What to do:
Your reply should consist of the entries, copied exactly and stripped of images.

Exercise input:
+ + + +

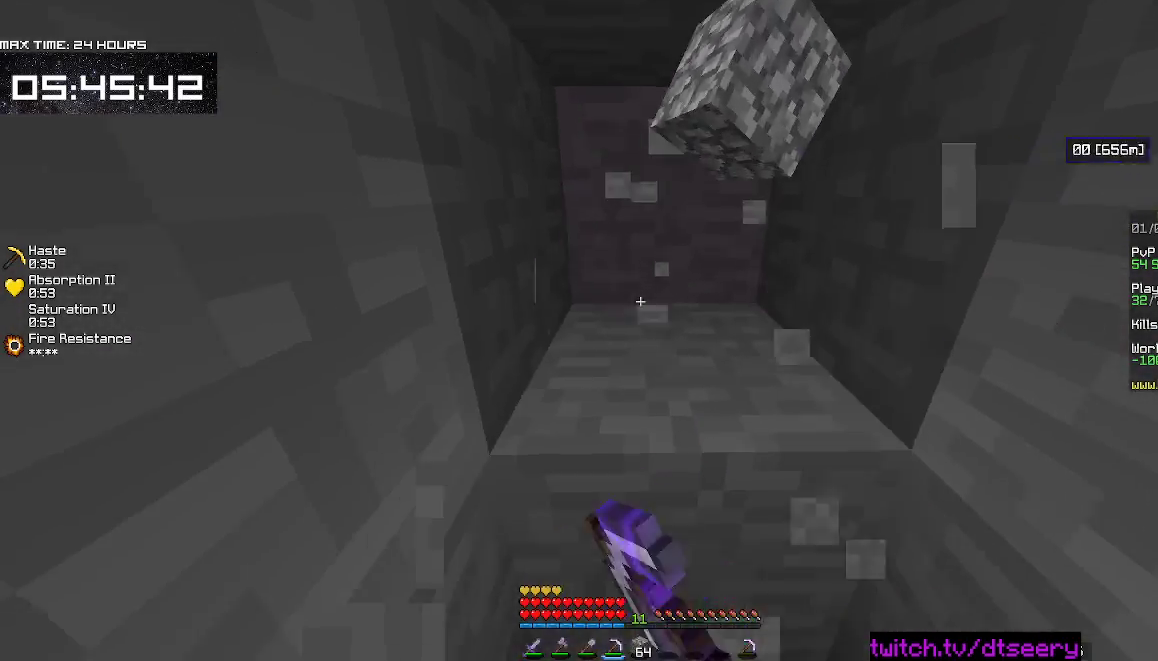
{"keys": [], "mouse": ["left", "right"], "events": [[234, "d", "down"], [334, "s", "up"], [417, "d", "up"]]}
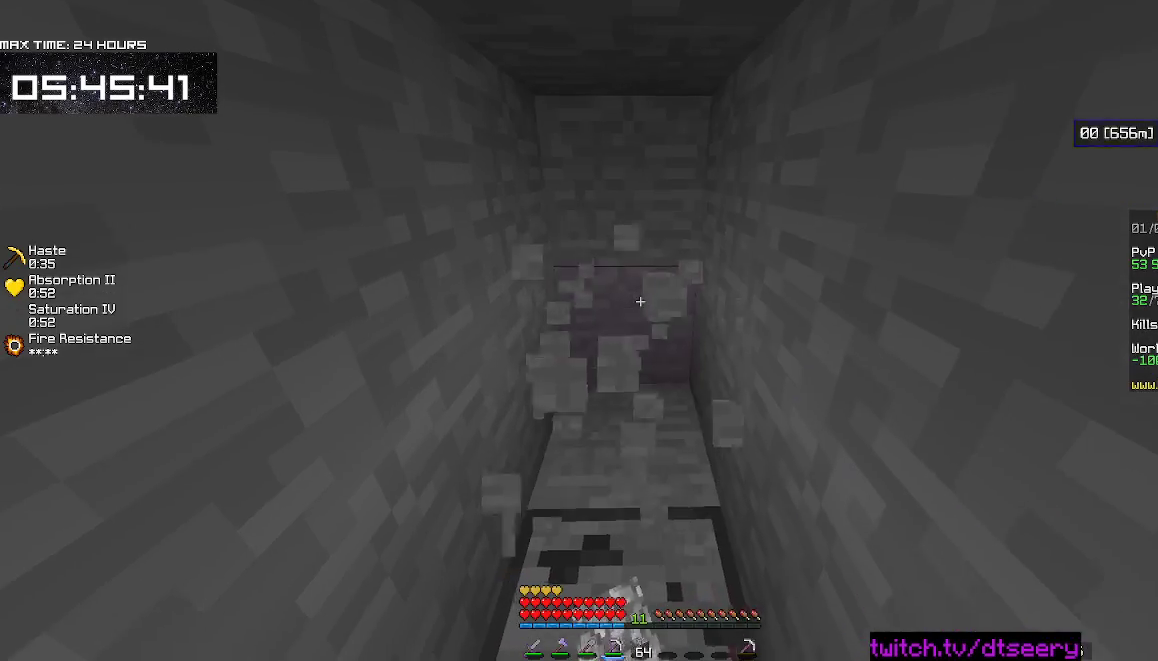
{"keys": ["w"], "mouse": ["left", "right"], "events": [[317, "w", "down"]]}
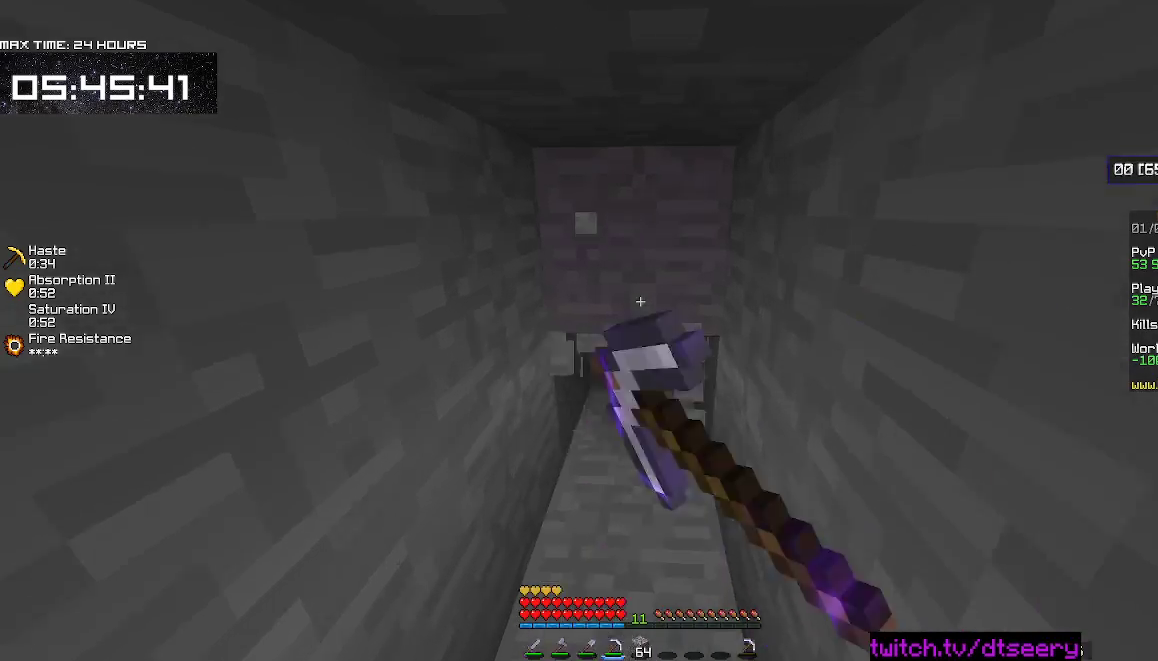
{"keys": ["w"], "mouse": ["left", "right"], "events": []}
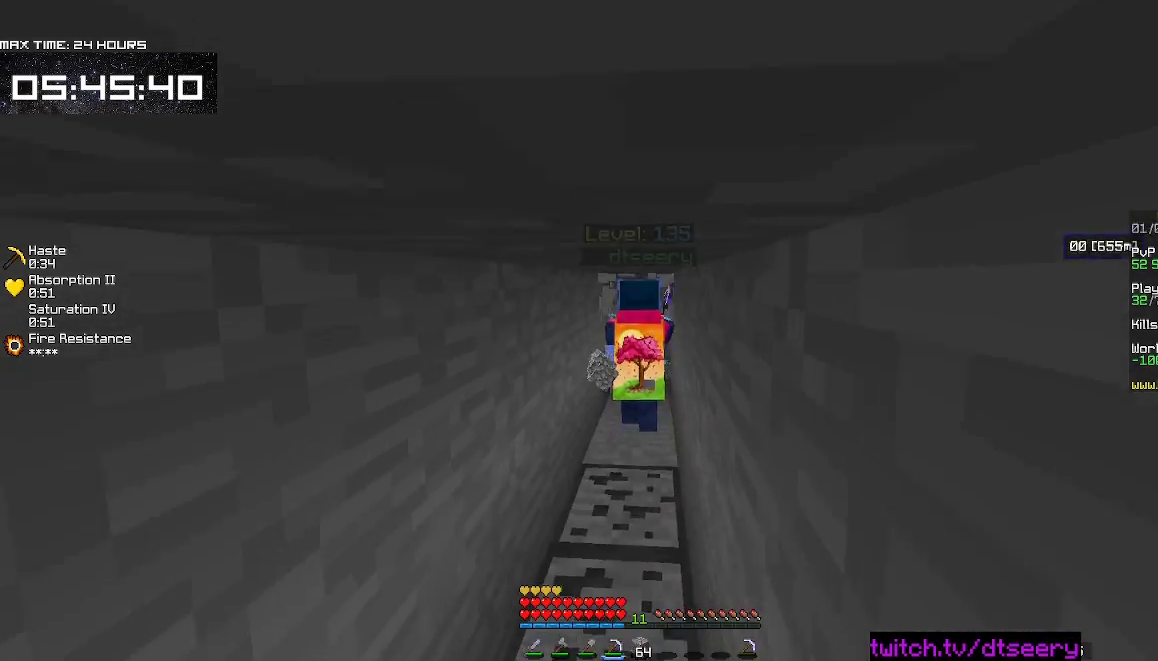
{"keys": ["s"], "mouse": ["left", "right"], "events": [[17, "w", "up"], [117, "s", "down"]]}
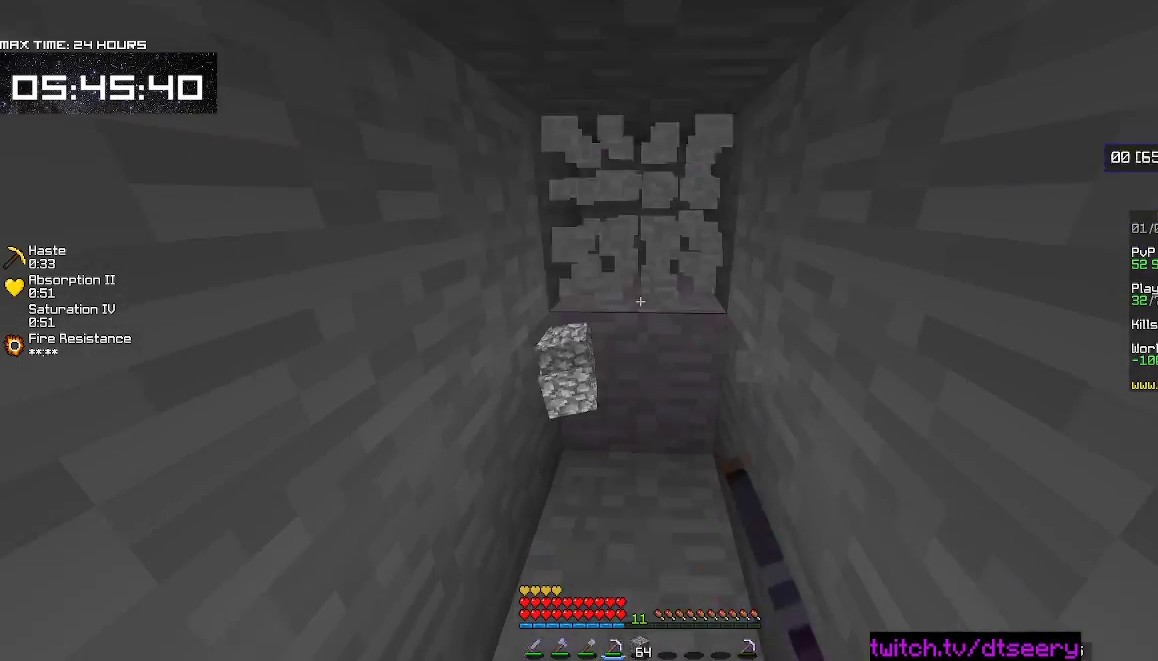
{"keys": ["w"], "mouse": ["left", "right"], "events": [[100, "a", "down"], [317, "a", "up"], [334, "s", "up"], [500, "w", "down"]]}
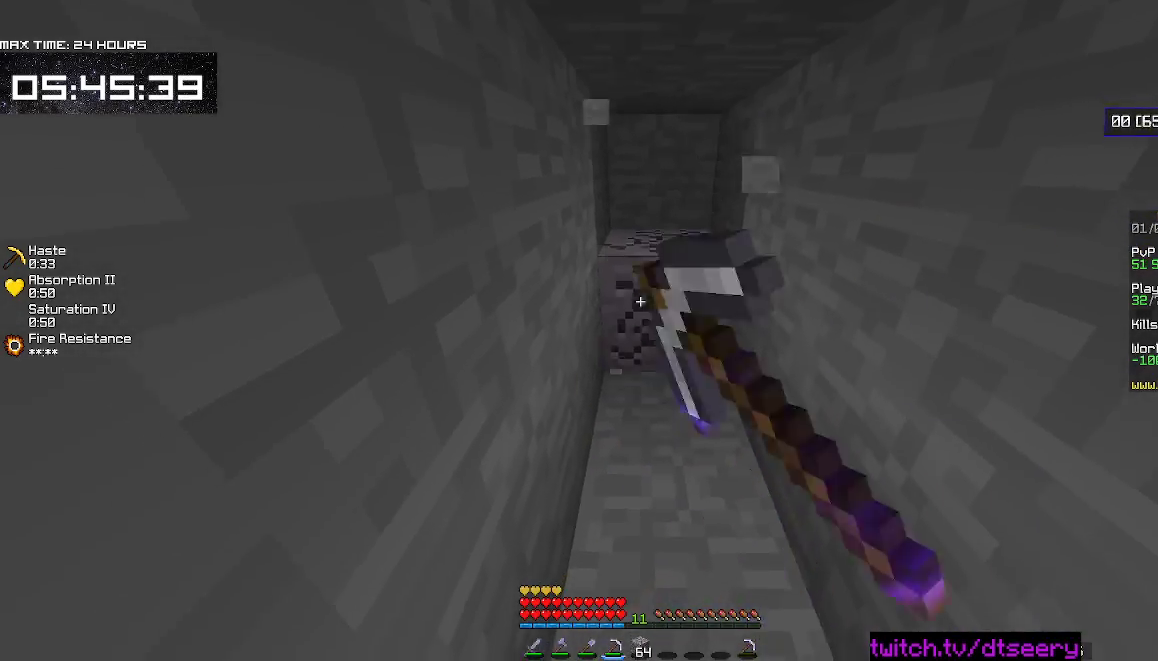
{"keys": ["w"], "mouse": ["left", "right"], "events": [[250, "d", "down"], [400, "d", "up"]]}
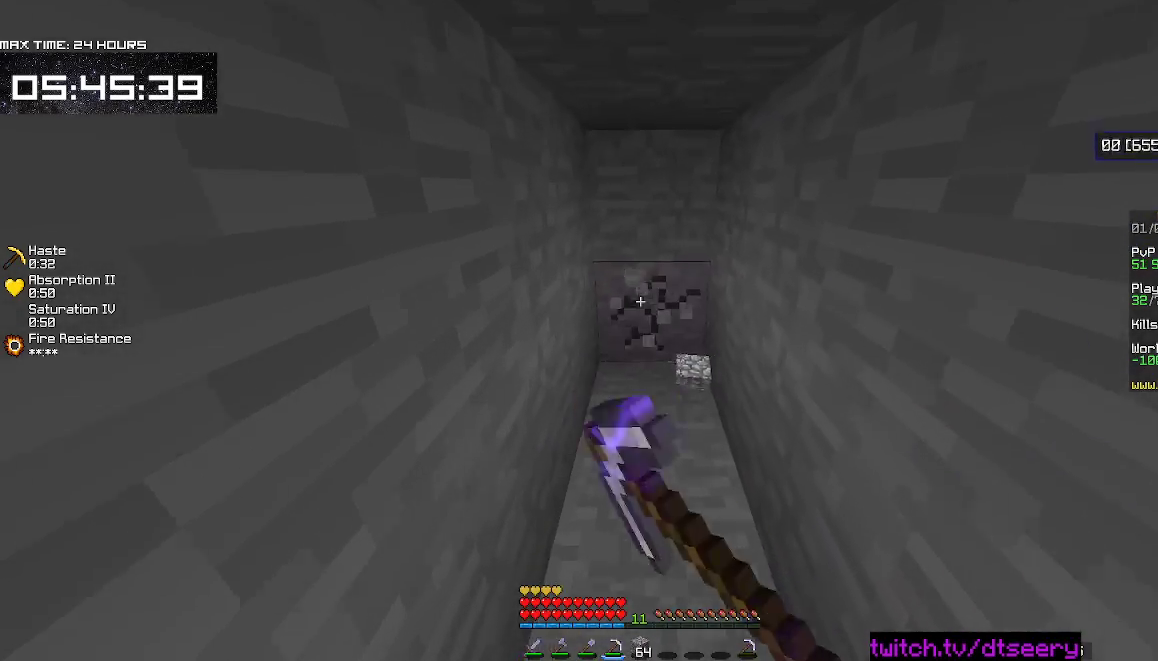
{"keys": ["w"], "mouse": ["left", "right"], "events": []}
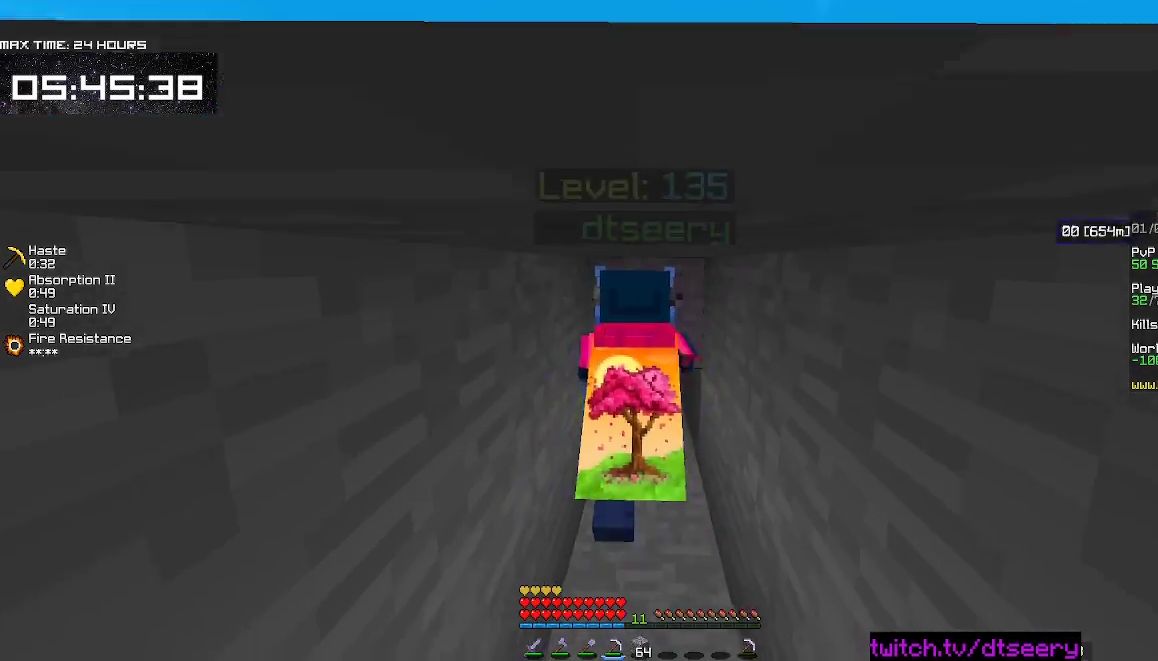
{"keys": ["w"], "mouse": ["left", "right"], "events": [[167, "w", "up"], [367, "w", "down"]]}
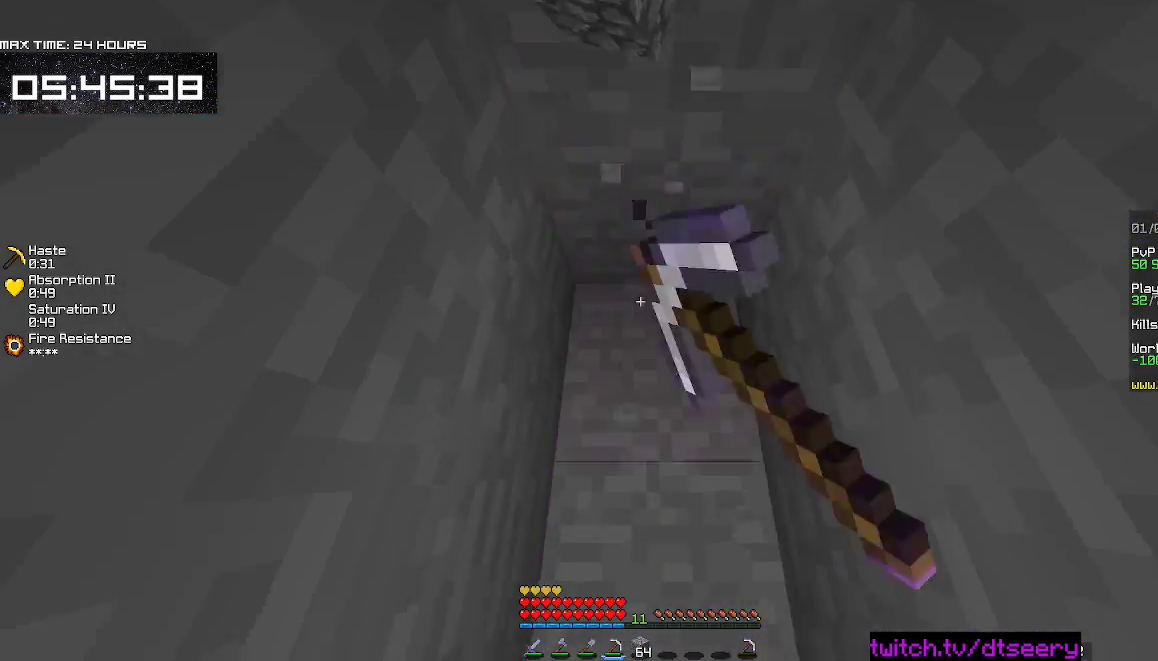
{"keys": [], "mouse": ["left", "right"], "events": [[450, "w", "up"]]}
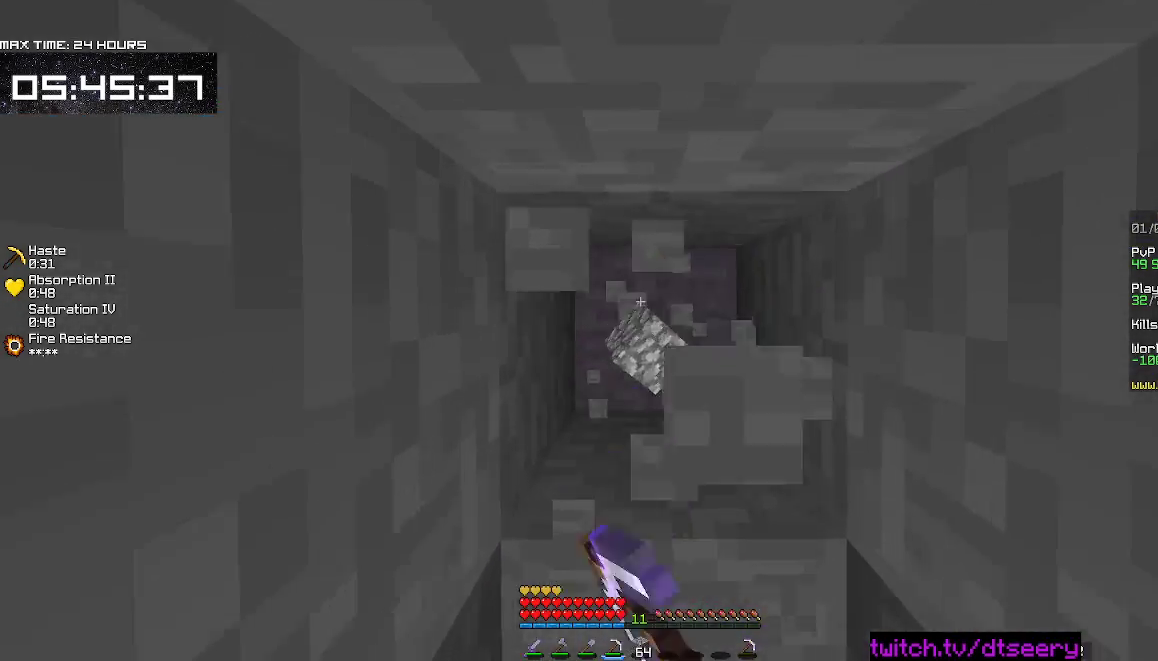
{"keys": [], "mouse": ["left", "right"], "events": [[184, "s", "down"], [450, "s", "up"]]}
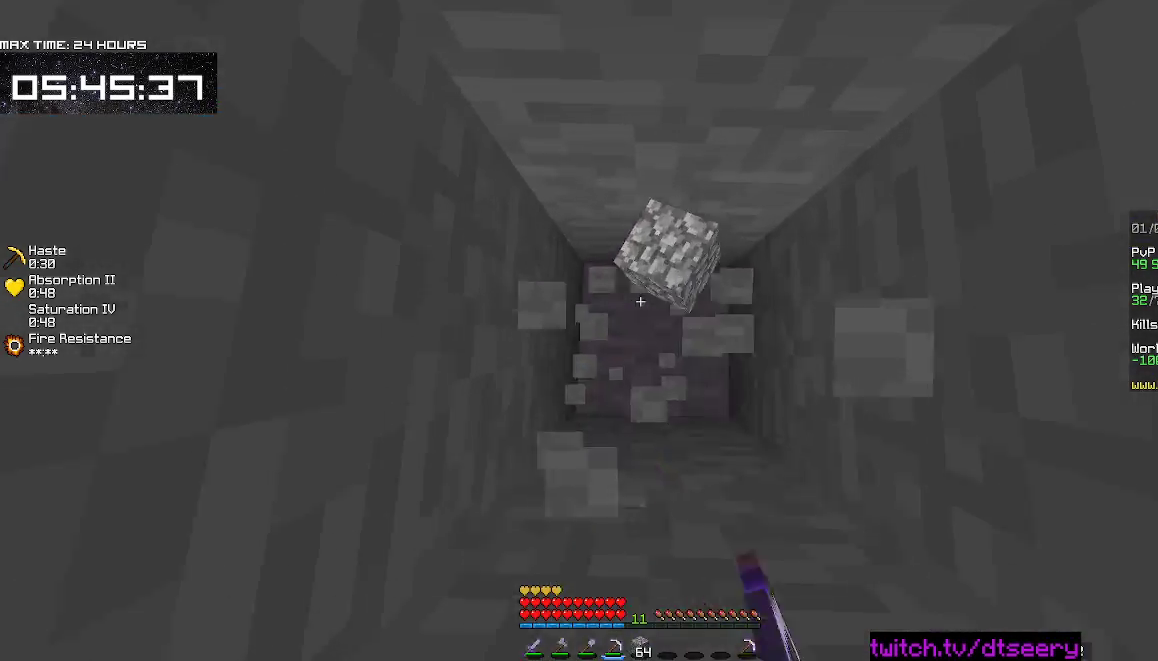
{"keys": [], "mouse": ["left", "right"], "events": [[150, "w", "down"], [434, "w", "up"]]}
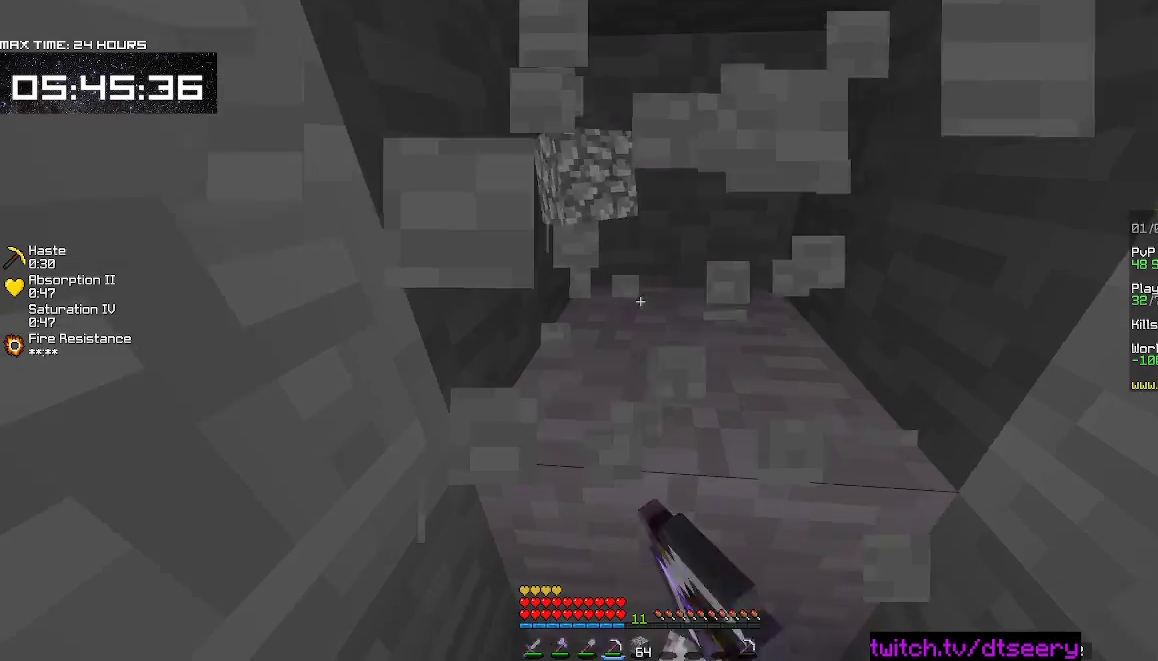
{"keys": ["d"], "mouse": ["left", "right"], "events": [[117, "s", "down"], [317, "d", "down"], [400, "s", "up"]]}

+ + + +

Finished exercise:
{"keys": [], "mouse": ["left", "right"], "events": [[234, "d", "down"], [334, "s", "up"], [417, "d", "up"]]}
{"keys": ["w"], "mouse": ["left", "right"], "events": [[317, "w", "down"]]}
{"keys": ["w"], "mouse": ["left", "right"], "events": []}
{"keys": ["s"], "mouse": ["left", "right"], "events": [[17, "w", "up"], [117, "s", "down"]]}
{"keys": ["w"], "mouse": ["left", "right"], "events": [[100, "a", "down"], [317, "a", "up"], [334, "s", "up"], [500, "w", "down"]]}
{"keys": ["w"], "mouse": ["left", "right"], "events": [[250, "d", "down"], [400, "d", "up"]]}
{"keys": ["w"], "mouse": ["left", "right"], "events": []}
{"keys": ["w"], "mouse": ["left", "right"], "events": [[167, "w", "up"], [367, "w", "down"]]}
{"keys": [], "mouse": ["left", "right"], "events": [[450, "w", "up"]]}
{"keys": [], "mouse": ["left", "right"], "events": [[184, "s", "down"], [450, "s", "up"]]}
{"keys": [], "mouse": ["left", "right"], "events": [[150, "w", "down"], [434, "w", "up"]]}
{"keys": ["d"], "mouse": ["left", "right"], "events": [[117, "s", "down"], [317, "d", "down"], [400, "s", "up"]]}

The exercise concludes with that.